* _Given text_
Top Customer Reviews

By Mary Whipple HALL OF FAMETOP 100 REVIEWER on September 25, 2006
Format: Paperback
While Louise Maske is waiting for the king to pass by in Dusseldorf, 1910, the fastener on her underpants releases, and they fall about her ankles in public. In a matter of seconds, she has grabbed them and hidden them, and she expects that few, if any, people have noticed. Her husband Theo, however, a government clerk, is furious and fears that he may be fired from his job for her gaffe.

Adapting Carl Sternheim's sociopolitical farce from 1910 into a wildly burlesque romp appealing to a modern audience, actor/writer Steve Martin drops Sternheim's dated political satire and stresses instead the absurdity of instant fame and the unexpected opportunities it presents to people such as Louise Maske. The result might be termed an "anti-bedroom" farce, since the various sexual pairings and recombinations of characters which develop during this play, some of them devoutly wished for, remain outside the bedroom.

* _What you need to do_
Can you quote the customer review above in full, word for word, from its heading through its final sentence?

* _Data supplied_
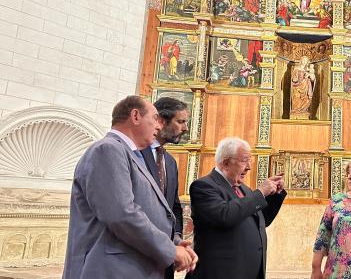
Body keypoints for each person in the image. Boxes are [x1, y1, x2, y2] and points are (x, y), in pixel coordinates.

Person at [63, 96, 196, 279]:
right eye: (154, 119)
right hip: (110, 269)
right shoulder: (108, 149)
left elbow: (148, 211)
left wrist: (174, 242)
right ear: (135, 116)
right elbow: (121, 214)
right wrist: (170, 250)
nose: (158, 126)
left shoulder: (133, 156)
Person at [186, 137, 285, 279]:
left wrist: (276, 195)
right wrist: (261, 192)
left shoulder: (244, 189)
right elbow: (225, 216)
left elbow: (261, 221)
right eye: (244, 160)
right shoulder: (204, 186)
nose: (249, 167)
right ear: (226, 163)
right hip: (220, 273)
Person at [139, 97, 189, 279]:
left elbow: (173, 207)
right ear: (161, 120)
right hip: (138, 257)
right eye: (181, 121)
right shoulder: (134, 155)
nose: (185, 128)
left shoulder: (170, 162)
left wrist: (176, 238)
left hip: (164, 262)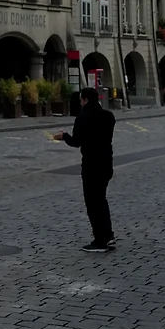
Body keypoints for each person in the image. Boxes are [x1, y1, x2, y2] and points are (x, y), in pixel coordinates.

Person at [55, 87, 116, 252]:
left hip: (91, 165)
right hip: (106, 163)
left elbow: (76, 142)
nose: (81, 103)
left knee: (93, 203)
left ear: (86, 100)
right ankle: (108, 235)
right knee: (101, 200)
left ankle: (100, 241)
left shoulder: (83, 117)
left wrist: (64, 136)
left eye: (81, 100)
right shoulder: (109, 116)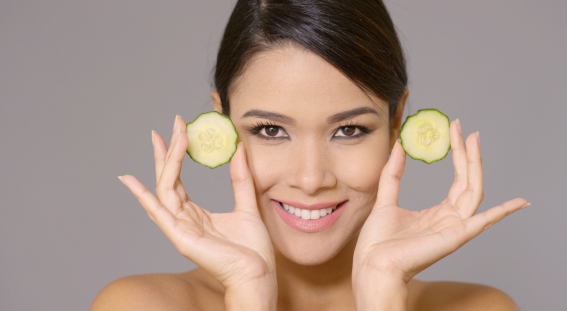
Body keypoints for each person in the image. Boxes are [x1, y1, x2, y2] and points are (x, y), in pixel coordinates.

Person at [90, 0, 528, 310]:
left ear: (397, 124)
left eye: (349, 130)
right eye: (270, 130)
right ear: (221, 123)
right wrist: (249, 295)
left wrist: (381, 299)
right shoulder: (137, 306)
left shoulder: (482, 309)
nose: (311, 178)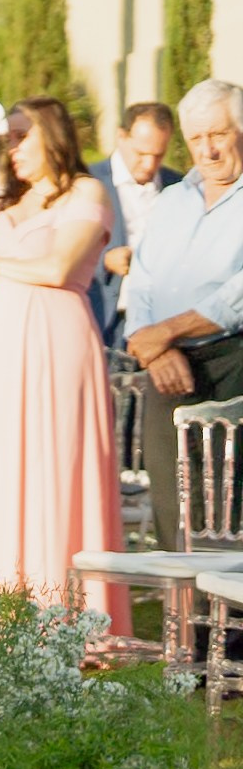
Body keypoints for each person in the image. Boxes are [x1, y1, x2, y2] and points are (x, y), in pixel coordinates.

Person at [0, 97, 128, 631]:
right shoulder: (7, 203)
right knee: (1, 470)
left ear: (51, 136)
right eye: (8, 139)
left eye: (21, 136)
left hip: (56, 339)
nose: (13, 148)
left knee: (56, 465)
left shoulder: (86, 192)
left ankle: (63, 617)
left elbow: (56, 268)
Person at [123, 79, 243, 551]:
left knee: (231, 508)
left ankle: (232, 624)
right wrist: (151, 349)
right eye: (196, 138)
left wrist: (164, 333)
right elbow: (144, 282)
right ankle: (184, 623)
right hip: (165, 371)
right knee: (174, 507)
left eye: (219, 134)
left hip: (233, 363)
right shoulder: (171, 200)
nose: (208, 150)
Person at [90, 100, 178, 345]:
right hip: (105, 317)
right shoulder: (88, 181)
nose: (149, 165)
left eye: (158, 155)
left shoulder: (179, 186)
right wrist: (104, 260)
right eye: (141, 154)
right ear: (121, 137)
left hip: (162, 323)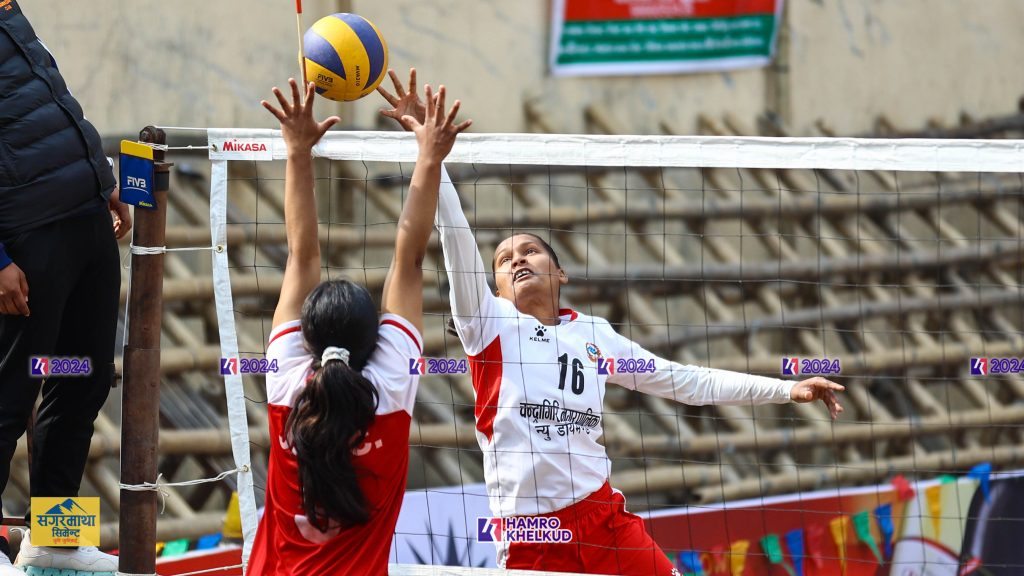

* _Answer section_
Top Customer Reviews

By Mary Whipple HALL OF FAMETOP 100 REVIEWER on September 25, 2006
Format: Paperback
While Louise Maske is waiting for the king to pass by in Dusseldorf, 1910, the fastener on her underpants releases, and they fall about her ankles in public. In a matter of seconds, she has grabbed them and hidden them, and she expects that few, if any, people have noticed. Her husband Theo, however, a government clerk, is furious and fears that he may be fired from his job for her gaffe.

Adapting Carl Sternheim's sociopolitical farce from 1910 into a wildly burlesque romp appealing to a modern audience, actor/writer Steve Martin drops Sternheim's dated political satire and stresses instead the absurdity of instant fame and the unexpected opportunities it presents to people such as Louise Maske. The result might be termed an "anti-bedroom" farce, since the various sexual pairings and recombinations of characters which develop during this play, some of them devoutly wished for, remain outside the bedroom.